A major pioneer in this development was the People’s Bank of China, as the Chinese central bank had realized during the financial crisis that its large US dollar-based reserves did not offer optimal protection. Since then, the People’s Bank of China has been one of the largest and most consistent gold buyers among central banks, and remains so today.
The Exemplary Role of the People’s Bank of China and other Central Banks
The central banks of many other states followed this example. They also bought gold. Though not as much and not as consistently as the Chinese central bank, they did buy gold. Perhaps it would be better to say at this point: They only bought gold.
Because while many central banks also accumulated significant silver reserves in the 19th century, the ‘little brother’ of gold played no role in central bank reserves in the 20th century. This trend has practically continued to the present day.
So, gold is being bought, while other precious metals like silver, platinum, palladium, or rhodium play no role as reserve metals for central banks.
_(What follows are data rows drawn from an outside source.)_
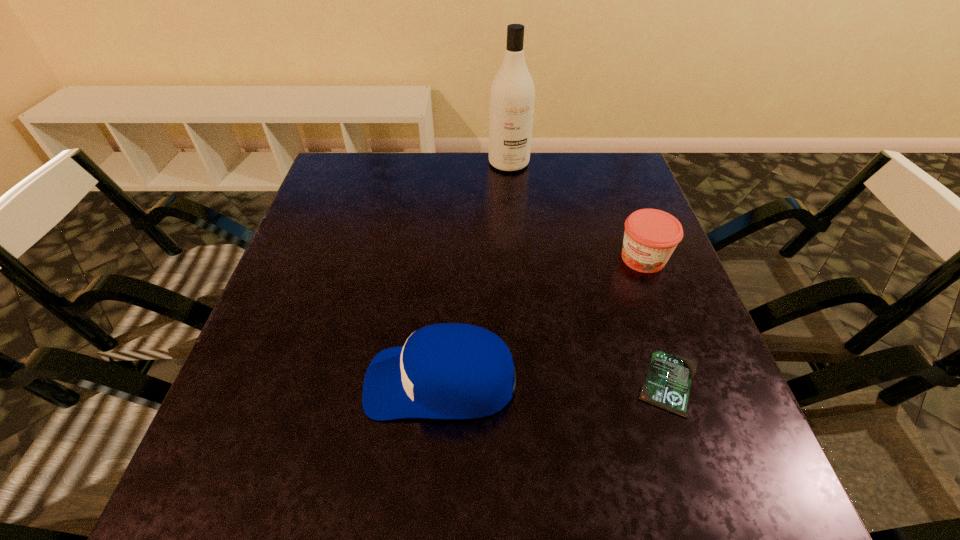
This screenshot has height=540, width=960. Identify the location of object at the near right corner. (667, 386).

Locate an element on the screen. blank space at the far edge of the desktop is located at coordinates (480, 199).

You are a GUI agent. You are given a task and a screenshot of the screen. Output one action in this format:
    pyautogui.click(x=<x>, y=<y>)
    Task: Click on the vacant area at the near edge of the desktop
    This screenshot has height=540, width=960.
    Given the screenshot: What is the action you would take?
    pyautogui.click(x=529, y=417)

You are a GUI agent. You are given a task and a screenshot of the screen. Output one action in this format:
    pyautogui.click(x=<x>, y=<y>)
    Task: Click on the free space at the left edge
    This screenshot has width=960, height=540.
    Given the screenshot: What is the action you would take?
    pyautogui.click(x=274, y=360)

Image resolution: width=960 pixels, height=540 pixels. In the image, there is a desktop. Identify the location of free space at the right edge. (591, 203).

The width and height of the screenshot is (960, 540). In the image, there is a desktop. Identify the location of vacant region at the far right corner. (591, 180).

You are a GUI agent. You are given a task and a screenshot of the screen. Output one action in this format:
    pyautogui.click(x=<x>, y=<y>)
    Task: Click on the unoccupied area between the jam and the shortest object
    
    Given the screenshot: What is the action you would take?
    pyautogui.click(x=657, y=321)

Identify the location of free space between the baseball cap and the tallest object. This screenshot has height=540, width=960. pos(475,272).

Locate an element on the screen. Image resolution: width=960 pixels, height=540 pixels. vacant space that's between the jam and the tallest object is located at coordinates (576, 211).

Image resolution: width=960 pixels, height=540 pixels. What are the coordinates of `free area in between the shortest object and the baseball cap` in the screenshot? It's located at (555, 382).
Central banks not only served as a certain role model for each other, but also for private investors and large institutional investors. They too, if they bought anything at all, primarily bought gold.
Are We Witnessing a Paradigm Shift in Silver?
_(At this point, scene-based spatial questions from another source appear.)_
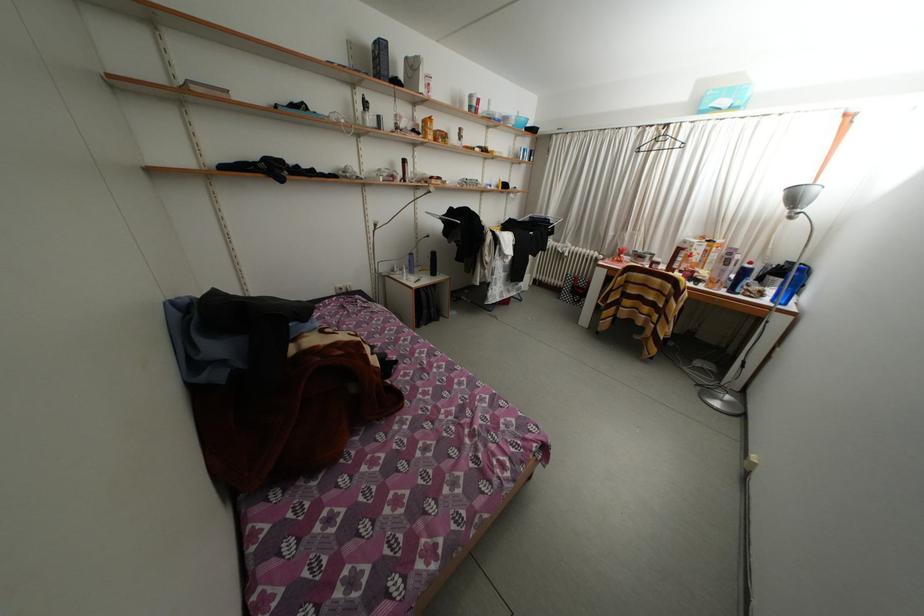
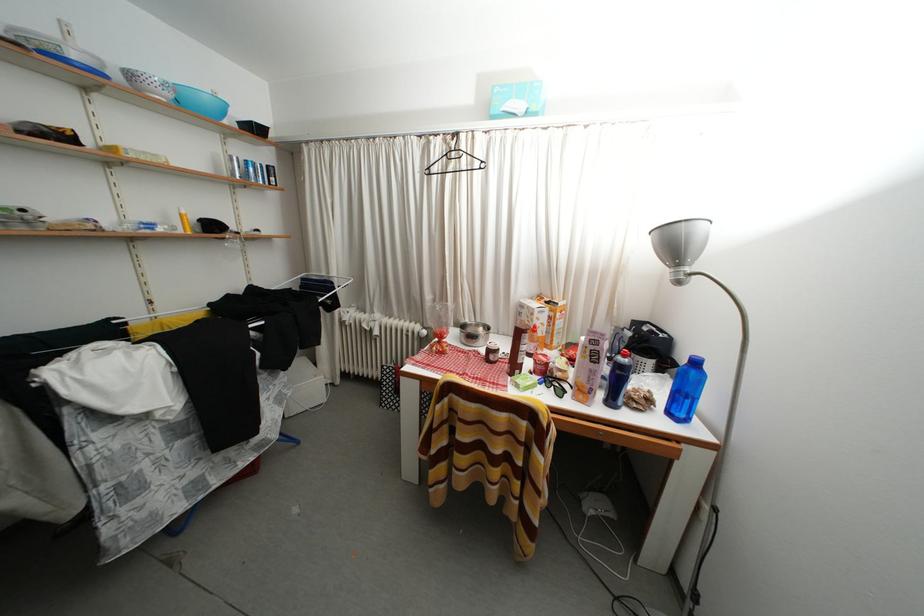
The point at (x=739, y=296) is marked in the first image. Where is the corresponding point in the second image?

(618, 408)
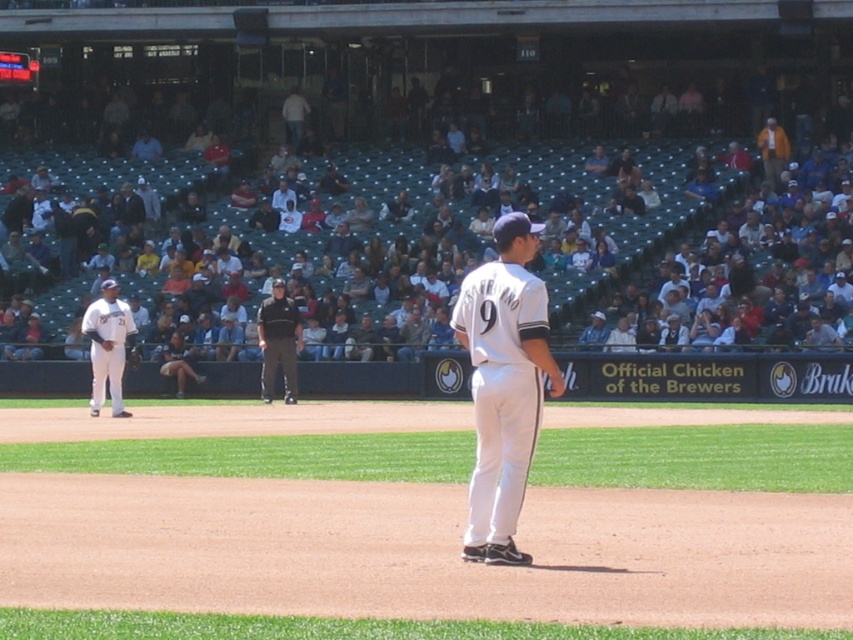
Who is taller, white matte baseball uniform at left or orange cotton shirt at upper right?

Standing taller between the two is orange cotton shirt at upper right.

Is white matte baseball uniform at left thinner than orange cotton shirt at upper right?

Yes.

Is point (115, 365) closer to camera compared to point (775, 145)?

That is True.

Where is `white matte baseball uniform at left`? The image size is (853, 640). white matte baseball uniform at left is located at coordinates pyautogui.click(x=108, y=346).

Which is above, white uniform pants at center or white matte baseball uniform at left?

white matte baseball uniform at left is higher up.

Who is shorter, white uniform pants at center or white matte baseball uniform at left?

white uniform pants at center is shorter.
However, news has recently emerged that the Saudi Central Bank has bought silver for the first time. The purchase became public through SEC filings. They show that the Kingdom’s central bank purchased approximately 932,000 shares of the iShares Silver Trust (SLV) worth $30.6 million, as well as 203,700 shares of the Global X Silver Miners ETF (SIL) worth $9.8 million.
The step is absolutely unusual and remarkable. While the total investment sum of $40.6 million is small for a central bank, this purchase could still have a signaling effect. Only 90 tons of physical silver were purchased. The Saudis could just as well have bought about one ton of gold.
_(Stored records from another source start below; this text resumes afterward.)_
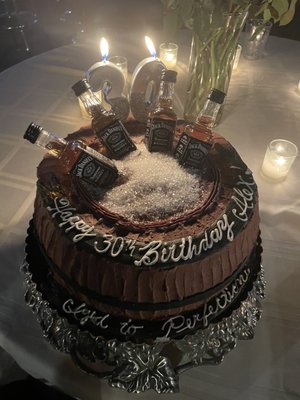
The width and height of the screenshot is (300, 400). I want to click on vase, so click(x=209, y=50).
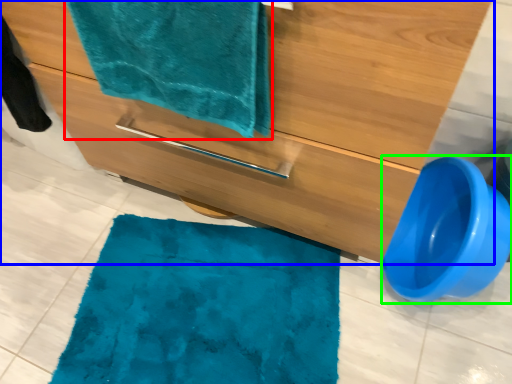
Question: Estimate the real-world distances between objects in this image. Which object is farther from towel (highlighted by a red box), bathroom cabinet (highlighted by a blue box) or toilet bowl (highlighted by a green box)?

Choices:
 (A) bathroom cabinet
 (B) toilet bowl

Answer: (B)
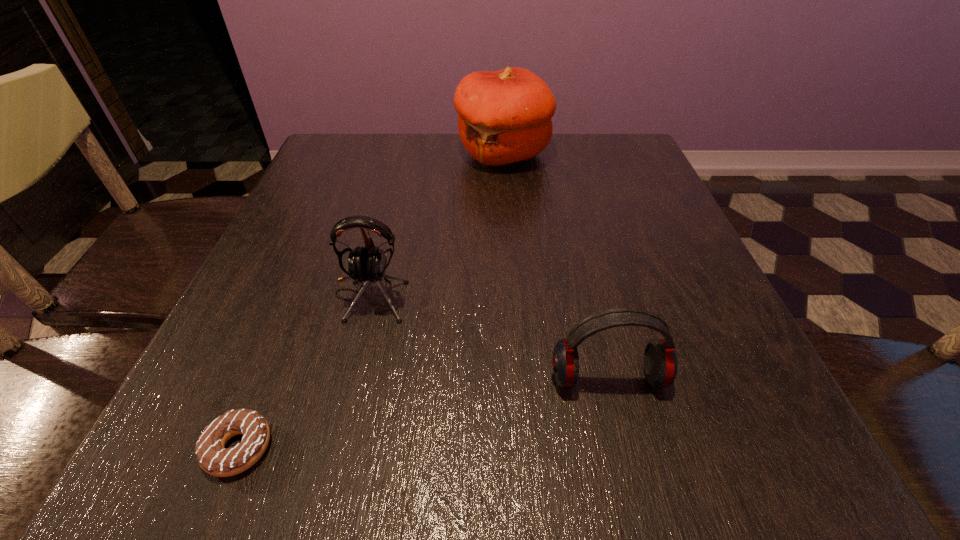
The width and height of the screenshot is (960, 540). In order to click on vacant area that lies between the third object from right to left and the shortest object in this screenshot , I will do `click(304, 372)`.

The image size is (960, 540). Identify the location of free point between the right earphone and the second farthest object. (489, 336).

You are a GUI agent. You are given a task and a screenshot of the screen. Output one action in this format:
    pyautogui.click(x=<x>, y=<y>)
    Task: Click on the vacant area that lies between the shorter earphone and the nearest object
    The width and height of the screenshot is (960, 540).
    Given the screenshot: What is the action you would take?
    pyautogui.click(x=423, y=413)

Identify the location of free spot between the third object from right to left and the tallest object. (436, 225).

The width and height of the screenshot is (960, 540). I want to click on object that can be found as the second closest to the shortest object, so click(x=660, y=362).

Find the location of a particular element. object that is the third closest to the farther earphone is located at coordinates (504, 117).

Find the location of `vacant area that satisfies the following two spatial constraints: 1. on the back side of the pumpkin; 2. on the right side of the nearest object`. vacant area that satisfies the following two spatial constraints: 1. on the back side of the pumpkin; 2. on the right side of the nearest object is located at coordinates (357, 154).

Identify the location of vacant region that satisfies the following two spatial constraints: 1. on the back side of the left earphone; 2. on the left side of the shortest object. (300, 295).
That they did not do so is one part of the message. The other part concerns the purchase of mining stocks via the Global X Silver Miners ETF. Here too, it’s not just remarkable that Riyadh decided to buy silver miners. The purchase of stocks is no longer entirely atypical for central banks. In particular, the central banks of Switzerland and Japan have repeatedly bought shares of large technology companies over the last decade.
Buying US tech giants is understandable, but the much, much smaller silver miners? No central bank has yet come up with the idea of buying them. While the Swiss National Bank bought Apple shares after they had already risen quite high, the Saudis are now striking at silver miners, and they are doing so at a time when the valuations and prices of silver miners are still very low.
Will this Example Set a Precedent?
Whether other central banks and later also institutional funds and private investors will follow this example is one of the exciting questions that the future will answer. The chance to achieve high profits with physical silver and silver miners is at least present, and it is very high.
One must certainly credit the Saudis with good market timing. Whether buying an exchange-traded ETF is the optimal means to implement this strategy remains to be seen. At this point, the Saudi central bank’s initiative could still have a certain trial-and-error character.
However, the fact that this path is being taken should be viewed positively. It opens up new possibilities and is at the same time a tacit acknowledgment of the fact that in an ocean of credit money at risk of default, true and lasting values without any counterparty risk are extremely rare.